▶ REQUIRED WORK
Exact copies of all entries are needed. Pictures are to be left out.

======== RECORDS SUPPLIED ========

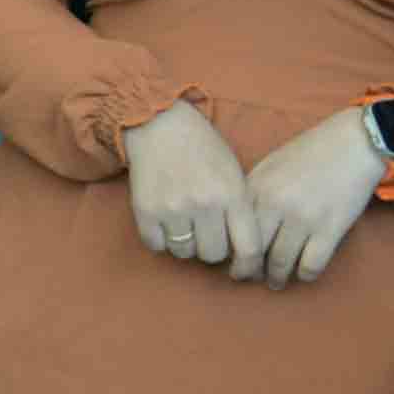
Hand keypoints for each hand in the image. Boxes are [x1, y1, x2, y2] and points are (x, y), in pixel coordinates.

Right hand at [121, 98, 263, 268]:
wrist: (159, 123)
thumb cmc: (203, 148)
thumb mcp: (234, 174)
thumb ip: (241, 210)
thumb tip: (244, 252)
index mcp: (232, 195)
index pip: (249, 248)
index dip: (249, 266)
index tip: (243, 270)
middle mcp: (204, 204)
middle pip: (213, 255)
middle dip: (212, 248)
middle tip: (207, 233)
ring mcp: (172, 208)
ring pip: (184, 252)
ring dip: (186, 243)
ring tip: (185, 223)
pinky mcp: (145, 210)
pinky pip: (157, 245)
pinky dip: (162, 239)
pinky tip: (166, 221)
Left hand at [240, 107, 389, 288]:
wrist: (353, 143)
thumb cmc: (309, 153)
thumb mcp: (269, 166)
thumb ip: (252, 193)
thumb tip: (237, 223)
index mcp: (255, 188)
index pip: (233, 230)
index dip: (230, 251)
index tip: (230, 261)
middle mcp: (274, 205)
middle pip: (253, 251)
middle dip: (249, 271)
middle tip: (248, 279)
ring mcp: (303, 219)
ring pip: (281, 262)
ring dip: (277, 277)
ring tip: (275, 282)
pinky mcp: (330, 229)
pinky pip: (312, 264)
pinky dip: (305, 274)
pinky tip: (303, 274)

========

▶ ANSWER BOX
Hand keypoints for each hand in the image. Boxes are [x1, y1, x2, y2] and points are (x, y), in pixel coordinates.

Right hand at [121, 98, 263, 268]:
wrist: (159, 123)
thumb cmc: (203, 148)
thumb mcp: (234, 174)
thumb ip: (241, 210)
thumb tip: (244, 252)
index mcp: (232, 195)
index pip: (249, 248)
index dip: (249, 266)
index tip: (243, 270)
middle mcp: (204, 204)
middle pip: (213, 255)
middle dip: (212, 248)
middle tip: (207, 233)
ring mcp: (172, 208)
ring pip: (184, 252)
ring dip: (186, 243)
ring tip: (185, 223)
pinky mcp: (145, 210)
pinky pip: (157, 245)
pinky dip: (162, 239)
pinky tip: (166, 221)
Left hand at [240, 107, 389, 288]:
wrist: (353, 143)
thumb cmc: (309, 153)
thumb mcp: (269, 166)
thumb ip: (252, 193)
thumb tip: (237, 223)
index mcp: (255, 188)
index pip: (233, 230)
index dip: (230, 251)
index tip: (230, 261)
middle mcp: (274, 205)
middle pip: (253, 251)
middle dip: (249, 271)
middle tip: (248, 279)
ring mcp: (303, 219)
ring pip: (281, 262)
ring dip: (277, 277)
ring tip: (275, 282)
pinky mcp: (330, 229)
pinky pip: (312, 264)
pinky dip: (305, 274)
pinky tip: (303, 274)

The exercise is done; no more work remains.